Saved data entries
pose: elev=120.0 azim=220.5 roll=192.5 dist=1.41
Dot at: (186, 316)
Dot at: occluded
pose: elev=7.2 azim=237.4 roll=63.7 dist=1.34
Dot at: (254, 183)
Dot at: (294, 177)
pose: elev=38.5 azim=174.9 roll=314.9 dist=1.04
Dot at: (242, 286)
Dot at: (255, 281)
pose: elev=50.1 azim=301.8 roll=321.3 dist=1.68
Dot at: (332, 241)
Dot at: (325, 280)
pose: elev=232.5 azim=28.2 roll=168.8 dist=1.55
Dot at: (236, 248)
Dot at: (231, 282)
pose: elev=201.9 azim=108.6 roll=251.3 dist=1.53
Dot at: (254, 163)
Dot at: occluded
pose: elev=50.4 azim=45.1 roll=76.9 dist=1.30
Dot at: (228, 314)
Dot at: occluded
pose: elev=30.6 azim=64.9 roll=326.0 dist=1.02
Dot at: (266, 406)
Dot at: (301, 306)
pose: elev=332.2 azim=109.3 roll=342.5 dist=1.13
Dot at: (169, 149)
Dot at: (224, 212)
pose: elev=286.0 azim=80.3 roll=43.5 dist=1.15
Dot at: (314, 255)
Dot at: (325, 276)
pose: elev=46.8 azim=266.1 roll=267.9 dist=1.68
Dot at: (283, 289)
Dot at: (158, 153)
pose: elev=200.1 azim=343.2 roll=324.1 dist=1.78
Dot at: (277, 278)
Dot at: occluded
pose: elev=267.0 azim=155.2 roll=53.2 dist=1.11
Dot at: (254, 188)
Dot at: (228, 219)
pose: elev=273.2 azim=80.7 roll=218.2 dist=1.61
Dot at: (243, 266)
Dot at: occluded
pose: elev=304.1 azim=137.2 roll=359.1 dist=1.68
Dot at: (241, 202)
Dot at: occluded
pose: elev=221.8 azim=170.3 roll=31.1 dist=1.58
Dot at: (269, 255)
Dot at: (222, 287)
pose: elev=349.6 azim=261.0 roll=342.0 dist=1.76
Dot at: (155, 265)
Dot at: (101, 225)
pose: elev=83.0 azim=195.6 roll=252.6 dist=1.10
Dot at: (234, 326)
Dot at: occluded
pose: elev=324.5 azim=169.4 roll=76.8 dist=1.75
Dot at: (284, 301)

Problem statement
Arrange the data above as a numbered list, one line per entry, with blank lines left out.

Output below
1. pose: elev=120.0 azim=220.5 roll=192.5 dist=1.41
2. Dot at: (186, 316)
3. Dot at: occluded
4. pose: elev=7.2 azim=237.4 roll=63.7 dist=1.34
5. Dot at: (254, 183)
6. Dot at: (294, 177)
7. pose: elev=38.5 azim=174.9 roll=314.9 dist=1.04
8. Dot at: (242, 286)
9. Dot at: (255, 281)
10. pose: elev=50.1 azim=301.8 roll=321.3 dist=1.68
11. Dot at: (332, 241)
12. Dot at: (325, 280)
13. pose: elev=232.5 azim=28.2 roll=168.8 dist=1.55
14. Dot at: (236, 248)
15. Dot at: (231, 282)
16. pose: elev=201.9 azim=108.6 roll=251.3 dist=1.53
17. Dot at: (254, 163)
18. Dot at: occluded
19. pose: elev=50.4 azim=45.1 roll=76.9 dist=1.30
20. Dot at: (228, 314)
21. Dot at: occluded
22. pose: elev=30.6 azim=64.9 roll=326.0 dist=1.02
23. Dot at: (266, 406)
24. Dot at: (301, 306)
25. pose: elev=332.2 azim=109.3 roll=342.5 dist=1.13
26. Dot at: (169, 149)
27. Dot at: (224, 212)
28. pose: elev=286.0 azim=80.3 roll=43.5 dist=1.15
29. Dot at: (314, 255)
30. Dot at: (325, 276)
31. pose: elev=46.8 azim=266.1 roll=267.9 dist=1.68
32. Dot at: (283, 289)
33. Dot at: (158, 153)
34. pose: elev=200.1 azim=343.2 roll=324.1 dist=1.78
35. Dot at: (277, 278)
36. Dot at: occluded
37. pose: elev=267.0 azim=155.2 roll=53.2 dist=1.11
38. Dot at: (254, 188)
39. Dot at: (228, 219)
40. pose: elev=273.2 azim=80.7 roll=218.2 dist=1.61
41. Dot at: (243, 266)
42. Dot at: occluded
43. pose: elev=304.1 azim=137.2 roll=359.1 dist=1.68
44. Dot at: (241, 202)
45. Dot at: occluded
46. pose: elev=221.8 azim=170.3 roll=31.1 dist=1.58
47. Dot at: (269, 255)
48. Dot at: (222, 287)
49. pose: elev=349.6 azim=261.0 roll=342.0 dist=1.76
50. Dot at: (155, 265)
51. Dot at: (101, 225)
52. pose: elev=83.0 azim=195.6 roll=252.6 dist=1.10
53. Dot at: (234, 326)
54. Dot at: occluded
55. pose: elev=324.5 azim=169.4 roll=76.8 dist=1.75
56. Dot at: (284, 301)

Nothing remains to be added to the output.